### [Work task]
Exclude the pictures from your copy, and reproduce each entry below verbatim.

Pictures paired with source code
********

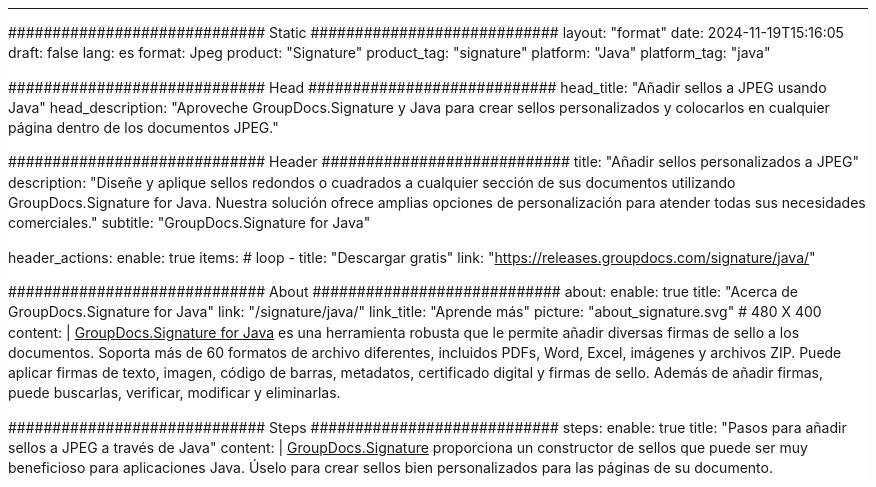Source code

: 



---
############################# Static ############################
layout: "format"
date:  2024-11-19T15:16:05
draft: false
lang: es
format: Jpeg
product: "Signature"
product_tag: "signature"
platform: "Java"
platform_tag: "java"

############################# Head ############################
head_title: "Añadir sellos a JPEG usando Java"
head_description: "Aproveche GroupDocs.Signature y Java para crear sellos personalizados y colocarlos en cualquier página dentro de los documentos JPEG."

############################# Header ############################
title: "Añadir sellos personalizados a JPEG" 
description: "Diseñe y aplique sellos redondos o cuadrados a cualquier sección de sus documentos utilizando GroupDocs.Signature for Java. Nuestra solución ofrece amplias opciones de personalización para atender todas sus necesidades comerciales."
subtitle: "GroupDocs.Signature for Java" 

header_actions:
  enable: true
  items:
    #  loop
    - title: "Descargar gratis"
      link: "https://releases.groupdocs.com/signature/java/"
      
############################# About ############################
about:
    enable: true
    title: "Acerca de GroupDocs.Signature for Java"
    link: "/signature/java/"
    link_title: "Aprende más"
    picture: "about_signature.svg" # 480 X 400
    content: |
       [GroupDocs.Signature for Java](/signature/java/) es una herramienta robusta que le permite añadir diversas firmas de sello a los documentos. Soporta más de 60 formatos de archivo diferentes, incluidos PDFs, Word, Excel, imágenes y archivos ZIP. Puede aplicar firmas de texto, imagen, código de barras, metadatos, certificado digital y firmas de sello. Además de añadir firmas, puede buscarlas, verificar, modificar y eliminarlas.

############################# Steps ############################
steps:
    enable: true
    title: "Pasos para añadir sellos a JPEG a través de Java"
    content: |
      [GroupDocs.Signature](/signature/java/) proporciona un constructor de sellos que puede ser muy beneficioso para aplicaciones Java. Úselo para crear sellos bien personalizados para las páginas de su documento.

********

### [Output]
Source code

: 



---
############################# Static ############################
layout: "format"
date:  2024-11-19T15:16:05
draft: false
lang: es
format: Jpeg
product: "Signature"
product_tag: "signature"
platform: "Java"
platform_tag: "java"

############################# Head ############################
head_title: "Añadir sellos a JPEG usando Java"
head_description: "Aproveche GroupDocs.Signature y Java para crear sellos personalizados y colocarlos en cualquier página dentro de los documentos JPEG."

############################# Header ############################
title: "Añadir sellos personalizados a JPEG" 
description: "Diseñe y aplique sellos redondos o cuadrados a cualquier sección de sus documentos utilizando GroupDocs.Signature for Java. Nuestra solución ofrece amplias opciones de personalización para atender todas sus necesidades comerciales."
subtitle: "GroupDocs.Signature for Java" 

header_actions:
  enable: true
  items:
    #  loop
    - title: "Descargar gratis"
      link: "https://releases.groupdocs.com/signature/java/"
      
############################# About ############################
about:
    enable: true
    title: "Acerca de GroupDocs.Signature for Java"
    link: "/signature/java/"
    link_title: "Aprende más"
    picture: "about_signature.svg" # 480 X 400
    content: |
       [GroupDocs.Signature for Java](/signature/java/) es una herramienta robusta que le permite añadir diversas firmas de sello a los documentos. Soporta más de 60 formatos de archivo diferentes, incluidos PDFs, Word, Excel, imágenes y archivos ZIP. Puede aplicar firmas de texto, imagen, código de barras, metadatos, certificado digital y firmas de sello. Además de añadir firmas, puede buscarlas, verificar, modificar y eliminarlas.

############################# Steps ############################
steps:
    enable: true
    title: "Pasos para añadir sellos a JPEG a través de Java"
    content: |
      [GroupDocs.Signature](/signature/java/) proporciona un constructor de sellos que puede ser muy beneficioso para aplicaciones Java. Úselo para crear sellos bien personalizados para las páginas de su documento.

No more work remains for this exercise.